Go for baroque
The lavish styles of past centuries have been reinvented on the runways and in the wardrobes of stars such as Madonna.
Corsetry will be coveted next season. It’s inevitable, especially since Esther – the Material Girl formerly known as Madonna – keeps flashing hers in her current Re-Invention world tour.
The sexy nude and gold glittery number she wears to open the show – continually photographed right side up, upside down and in profile with bosom overflowing – makes headlines in every city in which she performs.
French designer Christian Lacroix was called upon to liberate Madonna from this typically binding and inhibiting garment, Women’s Wear Daily has reported.
Lacroix, an expert in theatre performance costumes, reconfigured Madonna‘s corsetry by making the boning bendable and fabrics far-reaching to enable the diva to move freely on stage – back arches and all.

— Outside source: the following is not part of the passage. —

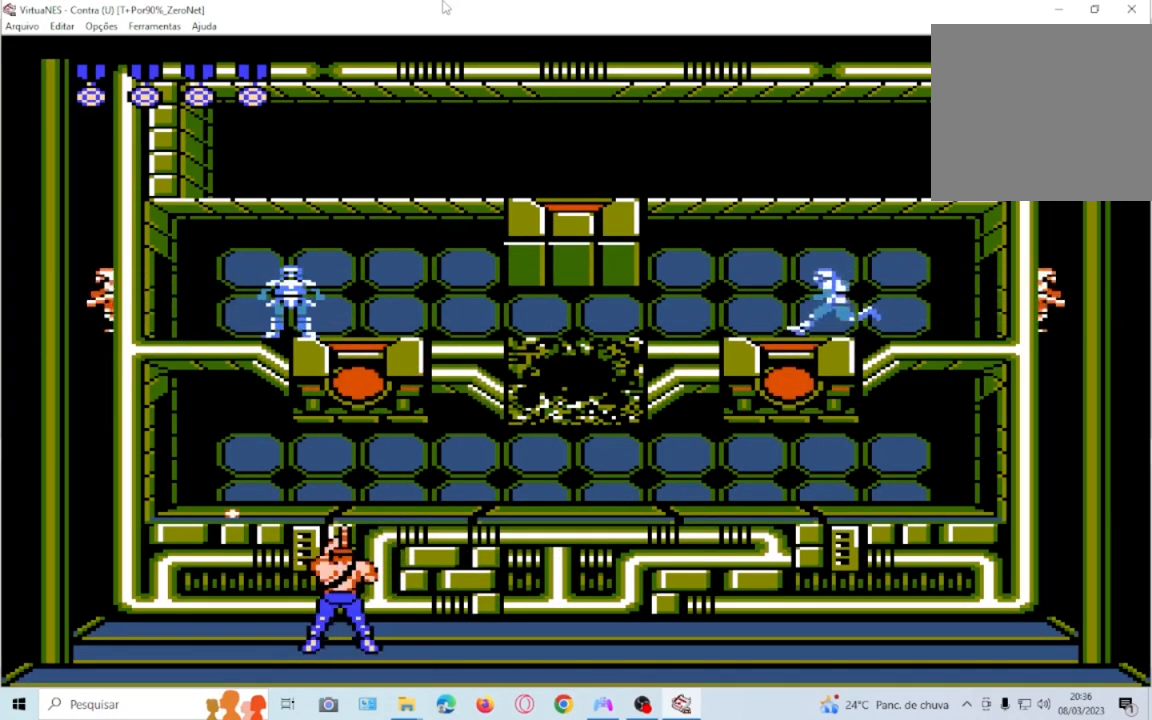
{"buttons": ["DPAD_UP", "DPAD_LEFT"], "events": [[34, "SQUARE", "down"], [134, "SQUARE", "up"], [234, "SQUARE", "down"], [334, "SQUARE", "up"], [367, "DPAD_LEFT", "down"], [401, "SQUARE", "down"], [501, "SQUARE", "up"]]}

And it seems the pop icon is breaking a costume record (if there is such a thing).
Women’s Wear Daily also noted she’s taking 14 big-name designers, including Dolce & Gabbana, Jean-Paul Gaultier, Stella McCartney and Karl Lagerfeld for Chanel on her 14-city North American tour.
Style’s pendulum always swings back to push forward. For fall, designers are blowing the dust off fashion’s most historic silhouettes. Besides corsetry are hoop skirts, bustles and leg-of-mutton sleeves.
Pick any style – baroque, rococo, Victorian, Edwardian – and designers have gone petticoat over panier for costumey Old World clothing.
The red corset designed by Lacroix for the X-STaTIC PRO=CeSS portfolio
The couture muse of Christian Dior designer John Galliano was the rococo icon Marquise de Pompadour. Jean-Paul Gaultier’s was the swashbuckling Scarlet Pimpernel and dashing musketeers. Miuccia Prada cruised and perused Victorian archives for her resort collection.
“Styles have been so tight, tailored and sucked in to the body for so long,” says Royal Ontario Museum fashion curator and author Alexandra Palmer. The time was ripe for change.
“Softly draped with a space between the textile and the body is more discreet. It does evoke a sense of history… , capturing the fleeting,” she says.
Trend watchers agree only select details from fashion’s billowing and voluminous past – not all – will become huge hits on the streets. You won’t have to dip to swaggering lengths to pouf up your fall wardrobe.
The goal is not to look like the Marquise de Pompadour or Marie Antoinette. A corset here or a swooshing cape there may be all you need.